The physician in me catalogued the pain— inferior wall, appendix, stone, or spleen— while something older, wiser, more arcane knelt beside me on the kitchen floor between the differential and the unseen.
Six hours writhing, Jacob at the ford, the fish stew burning twice, a spicy jest, but what was wrestling me was not the Lord of easy answers. Pressed against my chest, the question: Julian, what remains undigressed?
You preach the body as a sacred text, hermeneutic medicine, the flesh that speaks— so read yourself, physician. What comes next when your own soma writhes and creaks? The Shekhinah weeps through us. She seeks.
Perhaps She used me as Her instrument, a vessel for some grief I cannot name, or maybe this was simply what was meant: the mystic and the clinician, both the same, brought low, reminded neither runs the game.
Six months of abstinence approach their end, January first, the body's referendum— to continue or release, to break or bend, this discipline of holding back the venom, or blessing, of desire's memorandum.
And here's the sweetness hidden in the gall: the floor that met my knees was not a grave but altar.

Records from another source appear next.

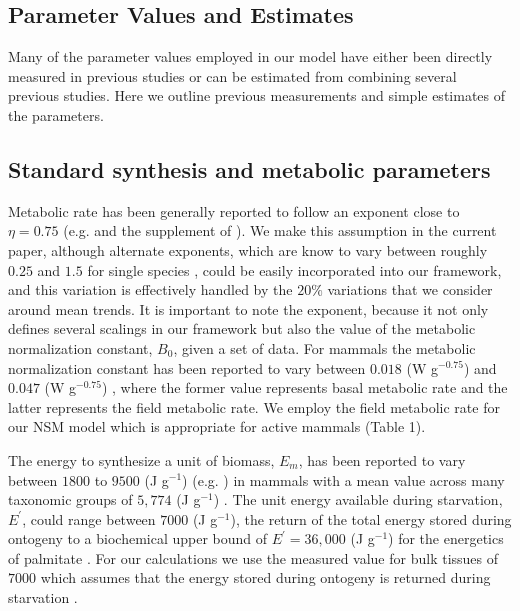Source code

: \documentclass{pnastwo}
\begin{document}
\begin{article}

\section*{Parameter Values and Estimates}

Many of the parameter values employed in our model have either been directly measured in previous studies or can be estimated from combining several previous studies. Here we outline previous measurements and simple estimates of the parameters. 

\subsection*{Standard synthesis and metabolic parameters}

Metabolic rate has been generally reported to follow an exponent close to $\eta=0.75$ (e.g. \cite{West:2001bv,moses2008rmo} and the supplement of \cite{hou}). We make this assumption in the current paper, although alternate exponents, which are know to vary between roughly $0.25$ and $1.5$ for single species \cite{moses2008rmo}, could be easily incorporated into our framework, and this variation is effectively handled by the $20\%$ variations that we consider around mean trends. It is important to note the exponent, because it not only defines several scalings in our framework but also the value of the metabolic normalization constant, $B_{0}$, given a set of data.  For mammals the metabolic normalization constant has been reported to vary between $0.018$ (W g$^{-0.75}$) and $0.047$ (W g$^{-0.75}$) \cite{hou,West:2001bv}, where the former value represents basal metabolic rate and the latter represents the field metabolic rate. We employ the field metabolic rate for our NSM model which is appropriate for active mammals (Table 1).

The energy to synthesize a unit of biomass, $E_{m}$, has been reported to vary between $1800$ to $9500$ (J g$^{-1}$) (e.g. \cite{West:2001bv,moses2008rmo,hou}) in mammals with a mean value across many taxonomic groups of $5,774$ (J g$^{-1}$) \cite{moses2008rmo}. The unit energy available during starvation, $E^{\prime}$, could range between $7000$ (J g$^{-1}$), the return of the total energy stored during ontogeny \cite{hou} to a biochemical upper bound of $E^{\prime}=36,000$ (J g$^{-1}$) for the energetics of palmitate \cite{stryer,hou}. For our calculations we use the measured value for bulk tissues of $7000$ which assumes that the energy stored during ontogeny is returned during starvation \cite{hou}. 


\end{article}
\end{document}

Every patriarch must fall to learn what cannot diagnosis save— the broken vav still spells the word forgave.
So let the ambulance arrive too late, the pain resolve to mystery and spice. The body prays in tongues we mistranslate, and sometimes kneeling is the best advice the Shekhinah can give. She asks it twice:
What are you holding that demands release? What threshold waits that only pain can show?
I have no answer yet. But on my knees, I felt Her presence in the vertigo— not punishment, but invitation: grow.
The stomach settles. The question doesn't. January approaches like a guest. The body spoke. The mind, for once, wasn't the one who knew the answer best.